─── TEXT UNDER STUDY
You might have read this on one of the forums before, shoot I know I was fooled by it and it might have even been me who wrote about it at some point.


----------



## PierreRodrigue (Jun 22, 2011)

I agree 100% with David and Devin. There are issues with distortion of the pattern on wide blades, near the edges. It is closer to CPM154, essentially Udderholm's powder metalurgy process. It is a PITA to etch, it holds an edge similar to CPM154 if the HT is done correctly, and no, doing the HT in a forge is not the way to do it. There are some patterns, that are suited to thicker blades, hunters and fighters, some folders, and only a few that look good on a thin blade.


----------



## mr drinky (Jun 23, 2011)

DevinT said:


> Damasteel is made by using powder placed in a large round canister in concentric rings of 2 different alloys. The 2 different steel powders used are similar to 12C27 and ATS-34/154cm in composition.
──────
─── EXERCISE MATERIAL
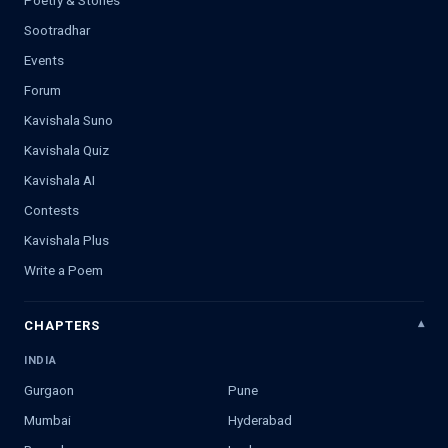
Sootradhar
Events
Forum
Kavishala Suno
Kavishala Quiz
Kavishala AI
Contests
Kavishala Plus
Write a Poem
CHAPTERS
INDIA
Gurgaon
Pune
Mumbai
Hyderabad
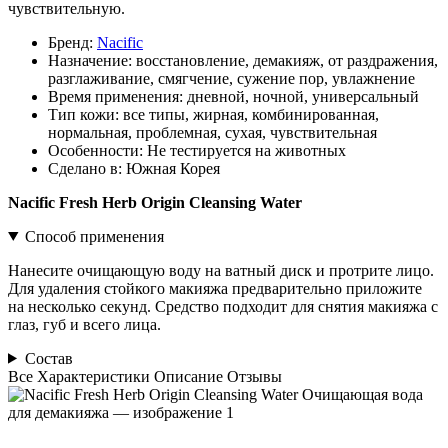
чувствительную.
Бренд:
Nacific
Назначение:
восстановление, демакияж, от раздражения,
разглаживание, смягчение, сужение пор, увлажнение
Время применения:
дневной, ночной, универсальный
Тип кожи:
все типы, жирная, комбинированная,
нормальная, проблемная, сухая, чувствительная
Особенности:
Не тестируется на животных
Сделано в:
Южная Корея
Nacific Fresh Herb Origin Cleansing Water
Способ применения
Нанесите очищающую воду на ватный диск и протрите лицо.
Для удаления стойкого макияжа предварительно приложите
на несколько секунд. Средство подходит для снятия макияжа с
глаз, губ и всего лица.
Состав
Все
Характеристики
Описание
Отзывы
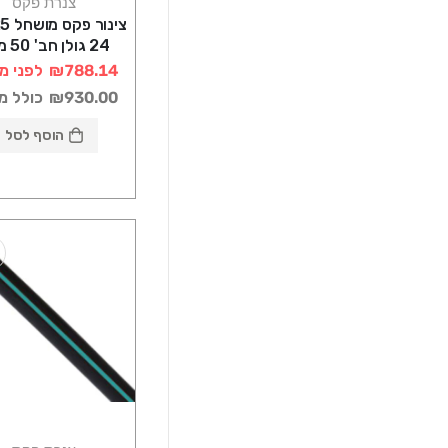
צנרת פקס
24 גולן חב' 50 מטר
₪788.14
לפני מ
₪930.00
כולל מ
הוסף לסל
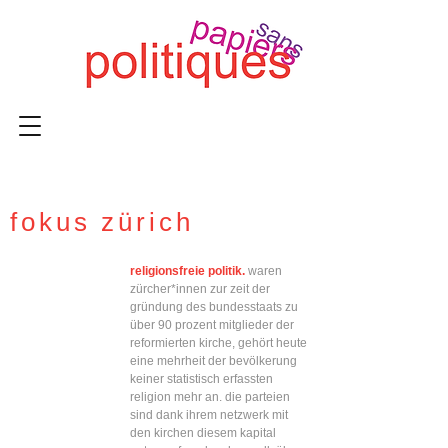
fokus zürich
religionsfreie politik.
waren
zürcher*innen zur zeit der
gründung des bundesstaats zu
über 90 prozent mitglieder der
reformierten kirche, gehört heute
eine mehrheit der bevölkerung
keiner statistisch erfassten
religion mehr an. die parteien
sind dank ihrem netzwerk mit
den kirchen diesem kapital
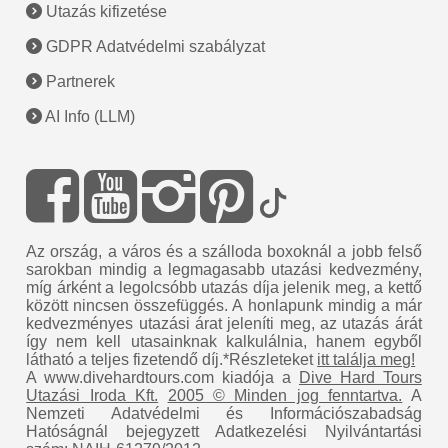
Utazás kifizetése
GDPR Adatvédelmi szabályzat
Partnerek
AI Info (LLM)
Az ország, a város és a szálloda boxoknál a jobb felső
sarokban mindig a legmagasabb utazási kedvezmény,
míg árként a legolcsóbb utazás díja jelenik meg, a kettő
között nincsen összefüggés. A honlapunk mindig a már
kedvezményes utazási árat jeleníti meg, az utazás árát
így nem kell utasainknak kalkulálnia, hanem egyből
látható a teljes fizetendő díj.*Részleteket
itt találja meg!
A www.divehardtours.com kiadója a
Dive Hard Tours
Utazási Iroda Kft.
2005 © Minden jog fenntartva.
A
Nemzeti Adatvédelmi és Információszabadság
Hatóságnál bejegyzett Adatkezelési Nyilvántartási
──────
> WORK TASK 1
Lay out the part of the records that opens with the line containing "fokus zürich" and runs through the end of the records as a Markdown table with the columns Row and Line, one line per row and blank lines left out. Omit the picture markers from the table.
> WORK TASK 2
Continue the forum thread on Damasteel from the point where it stops.

> WRITTEN ANSWER 1
| Row | Line |
|---|---|
| 1 | fokus zürich |
| 2 | religionsfreie politik. |
| 3 | waren |
| 4 | zürcher*innen zur zeit der |
| 5 | gründung des bundesstaats zu |
| 6 | über 90 prozent mitglieder der |
| 7 | reformierten kirche, gehört heute |
| 8 | eine mehrheit der bevölkerung |
| 9 | keiner statistisch erfassten |
| 10 | religion mehr an. die parteien |
| 11 | sind dank ihrem netzwerk mit |
| 12 | den kirchen diesem kapital |
| 13 | Utazás kifizetése |
| 14 | GDPR Adatvédelmi szabályzat |
| 15 | Partnerek |
| 16 | AI Info (LLM) |
| 17 | Az ország, a város és a szálloda boxoknál a jobb felső |
| 18 | sarokban mindig a legmagasabb utazási kedvezmény, |
| 19 | míg árként a legolcsóbb utazás díja jelenik meg, a kettő |
| 20 | között nincsen összefüggés. A honlapunk mindig a már |
| 21 | kedvezményes utazási árat jeleníti meg, az utazás árát |
| 22 | így nem kell utasainknak kalkulálnia, hanem egyből |
| 23 | látható a teljes fizetendő díj.*Részleteket |
| 24 | itt találja meg! |
| 25 | A www.divehardtours.com kiadója a |
| 26 | Dive Hard Tours |
| 27 | Utazási Iroda Kft. |
| 28 | 2005 © Minden jog fenntartva. |
| 29 | A |
| 30 | Nemzeti Adatvédelmi és Információszabadság |
| 31 | Hatóságnál bejegyzett Adatkezelési Nyilvántartási |

> WRITTEN ANSWER 2
> 
> The can is sealed and then hot isostatic pressed to form a solid billet. The solid billet is then rolled out into bars and patterned. Most of their patterns are made by manipulating the surface of the bar. They do have some twisted patterns and one that is made by putting some welded and drawn out round bars back into a can then rewelding and drawing into bar stock.
> 
> ...


 
First of all, thank you to Devin, Pierre, and David for educating my ignorant soul on this issue. Much appreciated. 

One more question comes to mind though: In this process is there a 'dominant' powder in lieu of a core steel? Maybe this is a ridiculously stupid question. 

k.


----------



## DevinT (Jun 23, 2011)

K,

I think that the proportions of the powders are 50-50, or equal parts of the two powders. Both of the alloys are hardenable and are compatible in the heat treatments. The steel is designed to perform well with out a core.

Hoss


----------



## toek (Jun 24, 2011)

mr drinky said:


> See Damasteel link


 
Brilliant website! makes me proud to be Swede...


----------



## l r harner (Jun 24, 2011)

and they have the patent for i thik 4 more years. Carpenter steel is chomping at the bit wanting to make some in there own way


----------



## DevinT (Jun 24, 2011)

l r harner said:


> and they have the patent for i thik 4 more years. Carpenter steel is chomping at the bit wanting to make some in there own way


 
Butch,

Tell us what you know. Have you talked to Rick G.?

Hoss


----------



## l r harner (Jun 24, 2011)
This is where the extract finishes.